Forgive me for aiming a little higher than "justice in retrospect."

#215 ::: albatross ::: (view all by) ::: December 14, 2006, 11:40 AM:

#206 Randolph:

I'm also curious why this is. It seems obvious that some kind of decision has been reached that the serious candidates right now are Obama, Clinton, and McCain. Now, we all saw this with Dean, who the media both annointed as the man to beat before anyone had gone through the formality of counting any votes, and who happily crucified him for (as far as I could tell) a funny-sounding scream he used trying to rally his people.
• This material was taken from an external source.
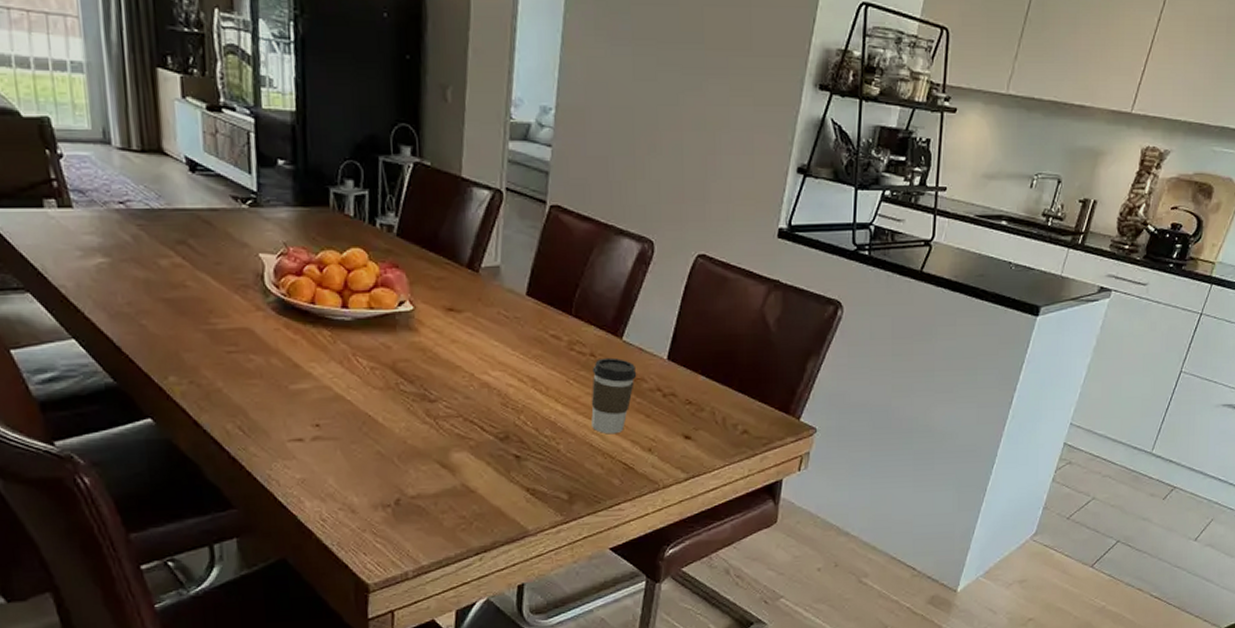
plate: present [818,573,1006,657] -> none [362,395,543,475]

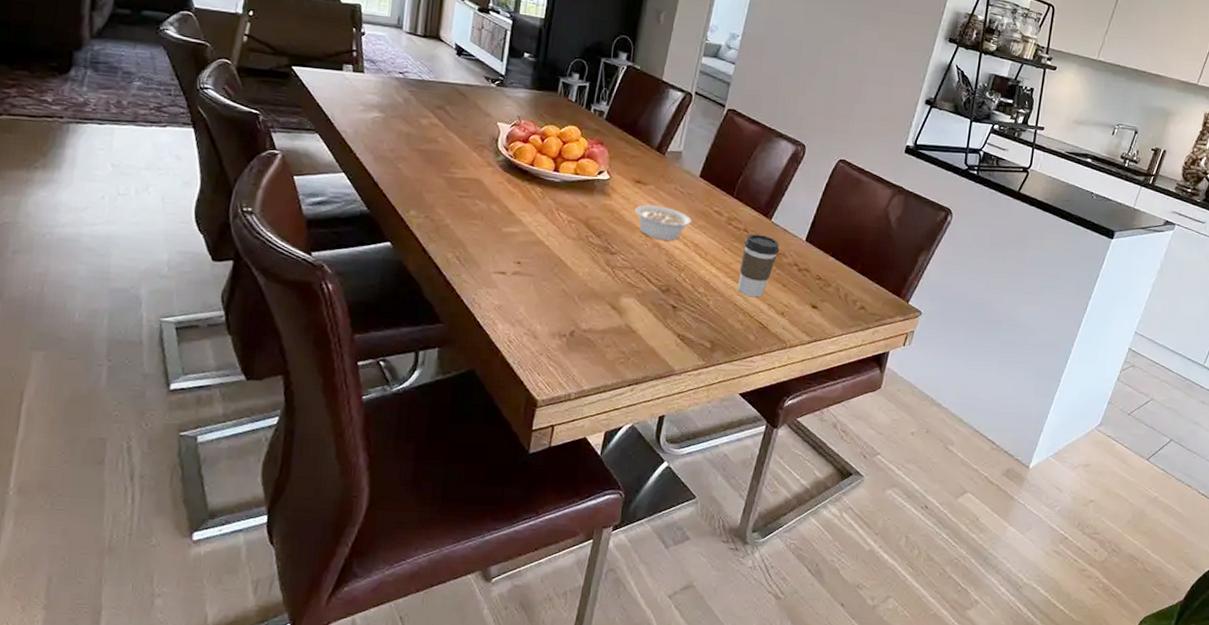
legume: none [451,336,524,378] -> present [634,204,692,241]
I'd really like to understand how the Dean thing happened, because it just looks creepy to me.

Even though I contributed to the sideline about left/right distinctions, I really wish this thread had continued along the line of understanding how the in-group of jounalists and the structure of the big media affects politics and society. I think there's probably a lot of really important stuff there.

#216 ::: Dave Luckett ::: (view all by) ::: December 14, 2006, 04:57 PM:

Heresiarch: My forgiveness would be irrelevant. If you get it wrong - and you have no means of knowing whether you will or not - history and others wouldn't forgive you.

Aiming high means you're rather likely to miss, and hit something else. Or someone.

#217 ::: Heresiarch ::: (view all by) ::: December 15, 2006, 01:14 AM:

Dave Luckett: We are sitting here with the tools necessary to prevent an incalculable amount of future suffering. Aren't you worried about what history will think of us if we don't?

If I fail, then so be it. Someone else will try again, having learned from my mistakes, and get a little closer. If they fail, someone else will try again, knowing even more. Eventually someone will get it right. Then people will start working on something else. This is how evolution works. This is how things get better. This is the only way things get better.